- Thompson from a 1955 issue of The Guider
- Born: Angela Ayscough Thompson 28 August 1896 Potters Bar, Middlesex, England
- Died: 24 November 1954 (aged 58) Burcot, Worcestershire, England
- Occupation: Girl Guide executive

= Angela Thompson =

British Girl Guide executive

Angela Ayscough Thompson (Note: Her surname sometimes appeared as just Thompson) (28 August 1896 – 24 November 1954) was a Girl Guide Association (GGA) executive. She was the first chair of the GGA's religious panel, and international head of camping during WWII. She received the Silver Fish Award, the Girl Guiding movement's highest adult honour.

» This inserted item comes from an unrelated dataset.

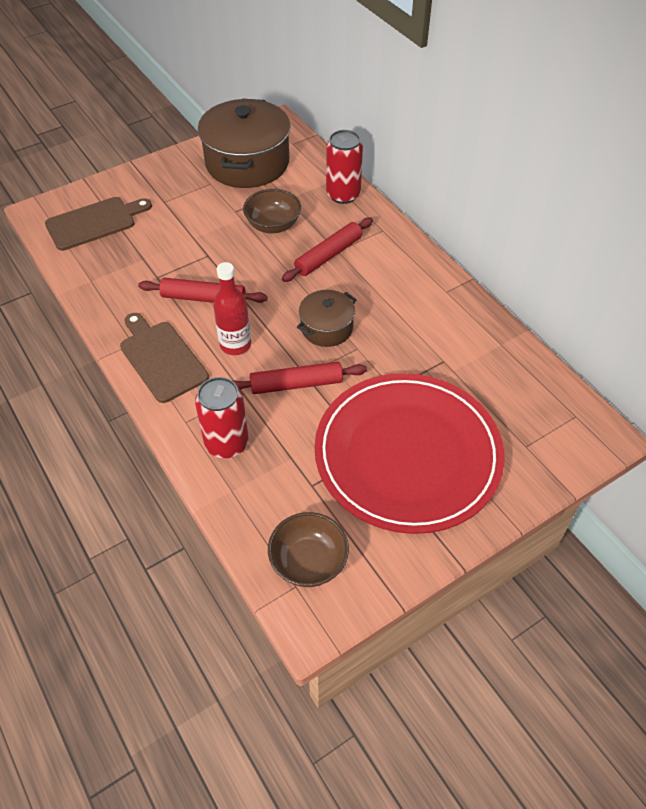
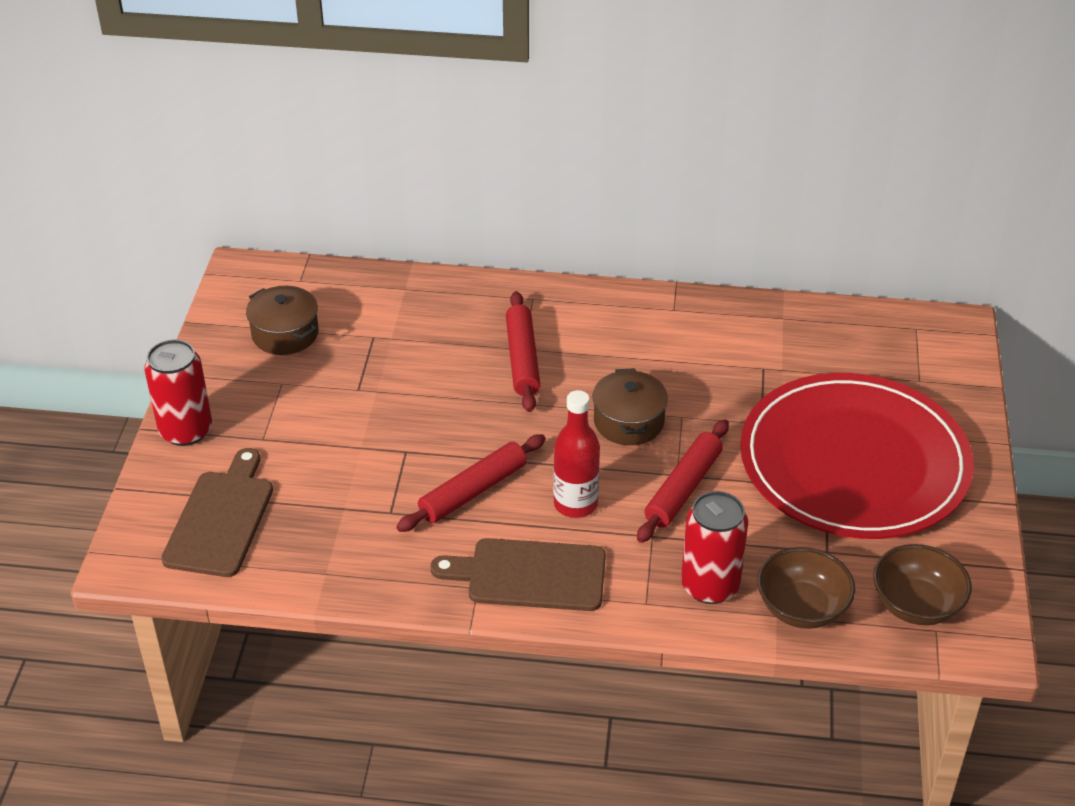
camera: 50 degrees left, 10 degrees down
brown pot [198,98,291,188] -> brown pot [246,286,319,355], size x0.52
brown bowl [243,189,301,233] -> brown bowl moved to [757,547,855,629]
red can [326,130,363,204] -> red can moved to [144,339,212,446]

==Personal life and education==
Thompson was the third child of Henry Asycough Thompson, a wholesale druggist, and Annie Thompson. She worked at Little Heath Church, Hertfordshire. In later years she lived in Burcot, Worcestershire where she attended All Saints Church, Bromsgrove and was vice-chair of the church council.
She died after falling off her scooter while on her way to communion. A memorial service was held for her at St Michael's Church, Chester Square, London.

==Girl Guides==
Thompson joined the Girl Guide movement as a Brownie leader in Little Heath, Hertfordshire, where she later worked as a Guide leader and commissioner. During WWII she served as the movement's international head of camping. She received the Silver Fish Award in 1945. She was chair of the publications department and in 1951 joined the executive committee and council. Thompson was the first chair of the religious panel of the GGA, a position she held until her death.